Introduction: Parathyroid transplantation is a cornerstone treatment for permanent hypoparathyroidism following thyroidectomy. However, autotransplantation faces limitations in tissue availability, while allogeneic transplantation is hindered by immune rejection (e.g., CD3+ T-cell infiltration). To address these challenges, parathyroid organoids (PTOs) have emerged as a promising alternative, leveraging their 3D structural and functional similarity to native tissue. This study reviews recent advances in PTO research and systematizes fabrication strategies.
Methods:
Human Parathyroid Stem Cell-Derived PTOs: Hyperplastic parathyroid tissues were enzymatically digested using collagenase II and cultured in 3D Matrigel with conditioned media for four passages.
Human-Induced Pluripotent Stem Cell (iPSC)-Derived PTOs: Skin-derived fibroblasts were reprogrammed into iPSCs, followed by a 20-day differentiation protocol to generate organoids.
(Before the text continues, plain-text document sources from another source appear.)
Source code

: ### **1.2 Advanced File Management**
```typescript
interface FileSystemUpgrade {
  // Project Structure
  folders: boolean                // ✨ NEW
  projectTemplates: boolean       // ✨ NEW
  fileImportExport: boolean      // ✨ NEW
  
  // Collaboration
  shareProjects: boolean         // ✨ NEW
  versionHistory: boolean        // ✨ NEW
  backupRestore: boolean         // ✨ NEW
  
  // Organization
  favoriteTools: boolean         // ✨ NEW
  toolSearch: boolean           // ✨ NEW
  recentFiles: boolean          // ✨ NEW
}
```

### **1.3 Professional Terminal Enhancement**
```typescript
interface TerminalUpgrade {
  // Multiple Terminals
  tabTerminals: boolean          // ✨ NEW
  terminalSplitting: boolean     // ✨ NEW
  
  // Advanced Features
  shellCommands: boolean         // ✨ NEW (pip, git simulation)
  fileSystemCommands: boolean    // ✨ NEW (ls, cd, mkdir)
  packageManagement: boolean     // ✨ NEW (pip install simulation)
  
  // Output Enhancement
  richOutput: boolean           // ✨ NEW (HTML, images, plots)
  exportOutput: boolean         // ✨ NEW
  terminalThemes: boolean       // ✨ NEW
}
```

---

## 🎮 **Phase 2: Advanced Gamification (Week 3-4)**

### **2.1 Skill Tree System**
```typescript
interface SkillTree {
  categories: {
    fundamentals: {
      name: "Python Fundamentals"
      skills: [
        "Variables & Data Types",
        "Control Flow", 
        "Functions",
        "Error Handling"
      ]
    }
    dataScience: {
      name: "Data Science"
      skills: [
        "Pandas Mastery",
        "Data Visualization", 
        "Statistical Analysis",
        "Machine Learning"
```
Tonsil-Derived Mesenchymal Stem Cell (TMSC)-Based PTOs: TMSCs were differentiated into parathyroid-like cells and cultured in a microfluidic chip-based "parathyroid-on-a-chip" system.
Results:

• Self-Renewal Capacity: Patient-derived PTOs maintained self-renewal through four passages (p1: 100% → p4: 18%) and showed a 31.3% reduction in PTH secretion under high calcium (3.4 mM, p=0.015).
• Drug Responsiveness: Cinacalcet (a calcimimetic) induced significant changes in calcium and phosphate levels.
• Chip Model Functionality: The parathyroid-on-a-chip system regulated PTH secretion in response to calcium fluctuations.
• Limitations: Lack of vascularization and extracellular matrix (ECM) components reduced long-term viability.

Conclusions: Parathyroid organoids demonstrate functional mimicry and potential as drug screening platforms. However, the absence of native tissue microenvironment components remains a critical barrier. Future studies should prioritize co-culture with endothelial cells and CRISPR-Cas9-based editing to enhance survival post-transplantation in non-human primates.